The structure of the animal categories on ‘wildengland.com’ was the subject of intensive discussion and debate within the team. Bearing in mind the age range of our target users we wanted to make the categories simple to understand and the animals in the A-Z easy to reference. We wanted above all to avoid being ‘bogged down’ by technical classification issues.
Categorisation and classification can become very confusing very quickly. The more confusing the subject becomes the less enjoyable it becomes, the less enjoyable it becomes the less likely it is that a reader will learn anything constructive about the subject. Our aim was to achieve sensible groupings of individual animals that were simple, logical and accurate.

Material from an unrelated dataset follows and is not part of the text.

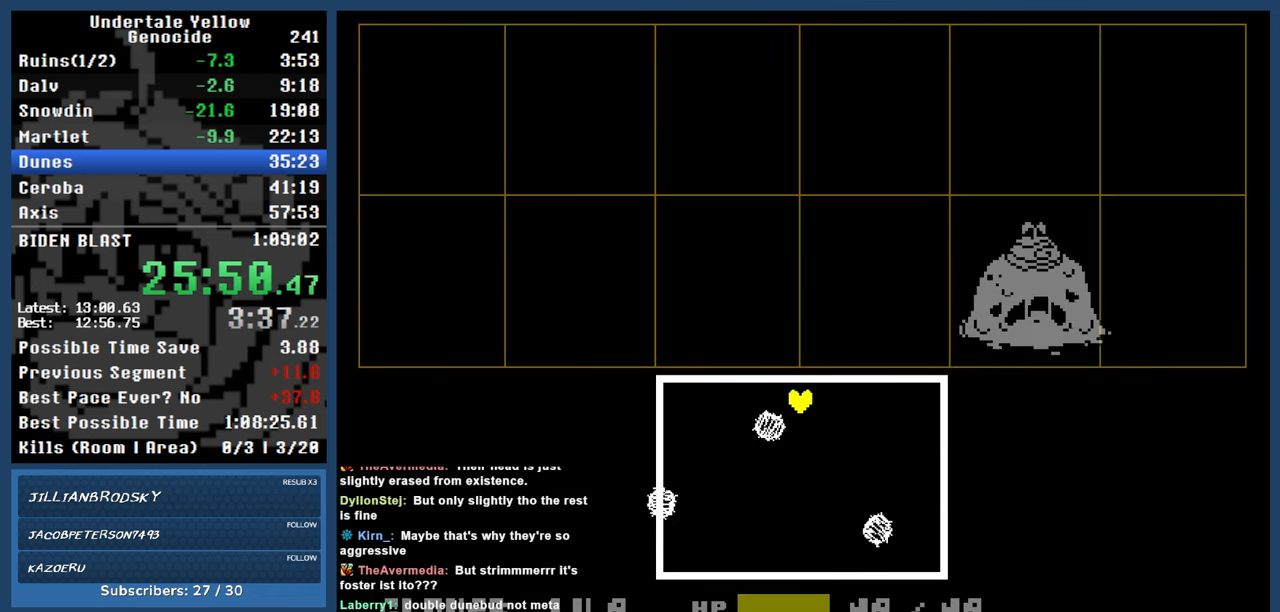
{"keys": ["down"], "events": [[483, "down", "down"]]}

We decided to clarify ‘native’ by separating out EXTINCT WILDLIFE, INTRODUCED WILDLIFE and VISITING WILDLIFE (summer and winter migrants and occasional visitors) from our A-Z list. There are some exceptions to this in relation to visiting marine wildlife: creatures such as the Basking Shark, the Northern Minke Whale and the Leatherback Turtle have been included individually, although some would consider them regular visitors rather than strictly native species.
It was simple to arrive at the categories of MAMMALS, AMPHIBIANS, REPTILES, and FISH. We decided to separate a huge number of other individual species into two categories: SEA CREATURES and SMALL CREATURES. After further consideration we decided that MOLLUSCS, CRUSTACEANS and WORMS would be better separated out from these two broad categories into more specific ones of their own. We then agreed to include two further child-friendly categories of POND LIFE and SHORE LIFE to reflect the fascination and interest children have in these habitats and the wildlife found in them.
In relation to birds we decided to put the main category heading under RESIDENT BIRDS, to reinforce the fact that we are excluding regular visiting birds from our individual A-Z list.
The categories have not been chosen to give instruction in the complexities of wildlife classification. Rather, they have been chosen to encourage a broad understanding of our native wildlife. Through this we hope to provide a sound and logical knowledge base which will gently inspire an interest in the subject and lead to a lifelong enjoyment of our natural environment.